Provided information section start

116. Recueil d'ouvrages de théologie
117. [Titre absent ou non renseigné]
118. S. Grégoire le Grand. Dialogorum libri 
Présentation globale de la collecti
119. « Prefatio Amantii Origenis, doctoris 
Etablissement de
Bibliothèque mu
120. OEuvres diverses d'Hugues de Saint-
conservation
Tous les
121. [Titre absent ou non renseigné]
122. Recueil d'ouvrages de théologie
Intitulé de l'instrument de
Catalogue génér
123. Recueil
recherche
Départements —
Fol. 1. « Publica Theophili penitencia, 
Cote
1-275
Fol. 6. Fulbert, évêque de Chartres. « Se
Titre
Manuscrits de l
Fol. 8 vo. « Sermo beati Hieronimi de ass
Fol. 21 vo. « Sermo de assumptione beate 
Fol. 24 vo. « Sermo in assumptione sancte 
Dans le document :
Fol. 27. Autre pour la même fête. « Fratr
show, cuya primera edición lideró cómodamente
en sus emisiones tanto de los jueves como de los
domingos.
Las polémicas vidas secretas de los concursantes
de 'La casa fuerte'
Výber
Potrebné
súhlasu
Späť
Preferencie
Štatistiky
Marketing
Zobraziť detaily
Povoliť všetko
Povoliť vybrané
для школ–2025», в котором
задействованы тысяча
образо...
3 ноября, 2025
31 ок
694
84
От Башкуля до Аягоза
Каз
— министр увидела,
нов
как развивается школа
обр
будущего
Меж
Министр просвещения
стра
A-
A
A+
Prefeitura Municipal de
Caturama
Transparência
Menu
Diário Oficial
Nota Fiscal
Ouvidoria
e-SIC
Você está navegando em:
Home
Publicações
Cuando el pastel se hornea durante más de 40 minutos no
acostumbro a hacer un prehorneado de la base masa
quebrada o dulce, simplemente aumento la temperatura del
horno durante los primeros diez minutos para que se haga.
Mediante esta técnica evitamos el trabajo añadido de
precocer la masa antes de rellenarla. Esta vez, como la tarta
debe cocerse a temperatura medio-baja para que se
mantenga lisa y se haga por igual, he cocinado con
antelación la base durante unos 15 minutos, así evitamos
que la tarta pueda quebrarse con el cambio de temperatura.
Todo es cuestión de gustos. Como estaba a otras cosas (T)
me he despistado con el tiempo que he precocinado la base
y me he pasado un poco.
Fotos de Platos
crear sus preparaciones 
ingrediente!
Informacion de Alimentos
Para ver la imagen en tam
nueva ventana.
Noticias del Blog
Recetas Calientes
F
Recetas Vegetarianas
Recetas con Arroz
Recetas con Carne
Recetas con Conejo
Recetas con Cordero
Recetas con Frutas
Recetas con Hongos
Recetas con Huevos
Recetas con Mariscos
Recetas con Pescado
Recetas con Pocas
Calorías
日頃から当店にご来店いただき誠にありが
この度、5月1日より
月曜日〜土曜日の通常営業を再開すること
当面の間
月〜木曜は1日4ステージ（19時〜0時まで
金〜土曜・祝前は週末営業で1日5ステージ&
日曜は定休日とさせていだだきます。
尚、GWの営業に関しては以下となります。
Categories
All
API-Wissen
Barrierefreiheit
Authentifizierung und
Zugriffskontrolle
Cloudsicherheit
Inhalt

Provided information section end

→ **Exercise goal**
After reading through the material, print all of it again exactly.

→ **Exercise result**
116. Recueil d'ouvrages de théologie
117. [Titre absent ou non renseigné]
118. S. Grégoire le Grand. Dialogorum libri 
Présentation globale de la collecti
119. « Prefatio Amantii Origenis, doctoris 
Etablissement de
Bibliothèque mu
120. OEuvres diverses d'Hugues de Saint-
conservation
Tous les
121. [Titre absent ou non renseigné]
122. Recueil d'ouvrages de théologie
Intitulé de l'instrument de
Catalogue génér
123. Recueil
recherche
Départements —
Fol. 1. « Publica Theophili penitencia, 
Cote
1-275
Fol. 6. Fulbert, évêque de Chartres. « Se
Titre
Manuscrits de l
Fol. 8 vo. « Sermo beati Hieronimi de ass
Fol. 21 vo. « Sermo de assumptione beate 
Fol. 24 vo. « Sermo in assumptione sancte 
Dans le document :
Fol. 27. Autre pour la même fête. « Fratr
show, cuya primera edición lideró cómodamente
en sus emisiones tanto de los jueves como de los
domingos.
Las polémicas vidas secretas de los concursantes
de 'La casa fuerte'
Výber
Potrebné
súhlasu
Späť
Preferencie
Štatistiky
Marketing
Zobraziť detaily
Povoliť všetko
Povoliť vybrané
для школ–2025», в котором
задействованы тысяча
образо...
3 ноября, 2025
31 ок
694
84
От Башкуля до Аягоза
Каз
— министр увидела,
нов
как развивается школа
обр
будущего
Меж
Министр просвещения
стра
A-
A
A+
Prefeitura Municipal de
Caturama
Transparência
Menu
Diário Oficial
Nota Fiscal
Ouvidoria
e-SIC
Você está navegando em:
Home
Publicações
Cuando el pastel se hornea durante más de 40 minutos no
acostumbro a hacer un prehorneado de la base masa
quebrada o dulce, simplemente aumento la temperatura del
horno durante los primeros diez minutos para que se haga.
Mediante esta técnica evitamos el trabajo añadido de
precocer la masa antes de rellenarla. Esta vez, como la tarta
debe cocerse a temperatura medio-baja para que se
mantenga lisa y se haga por igual, he cocinado con
antelación la base durante unos 15 minutos, así evitamos
que la tarta pueda quebrarse con el cambio de temperatura.
Todo es cuestión de gustos. Como estaba a otras cosas (T)
me he despistado con el tiempo que he precocinado la base
y me he pasado un poco.
Fotos de Platos
crear sus preparaciones 
ingrediente!
Informacion de Alimentos
Para ver la imagen en tam
nueva ventana.
Noticias del Blog
Recetas Calientes
F
Recetas Vegetarianas
Recetas con Arroz
Recetas con Carne
Recetas con Conejo
Recetas con Cordero
Recetas con Frutas
Recetas con Hongos
Recetas con Huevos
Recetas con Mariscos
Recetas con Pescado
Recetas con Pocas
Calorías
日頃から当店にご来店いただき誠にありが
この度、5月1日より
月曜日〜土曜日の通常営業を再開すること
当面の間
月〜木曜は1日4ステージ（19時〜0時まで
金〜土曜・祝前は週末営業で1日5ステージ&
日曜は定休日とさせていだだきます。
尚、GWの営業に関しては以下となります。
Categories
All
API-Wissen
Barrierefreiheit
Authentifizierung und
Zugriffskontrolle
Cloudsicherheit
Inhalt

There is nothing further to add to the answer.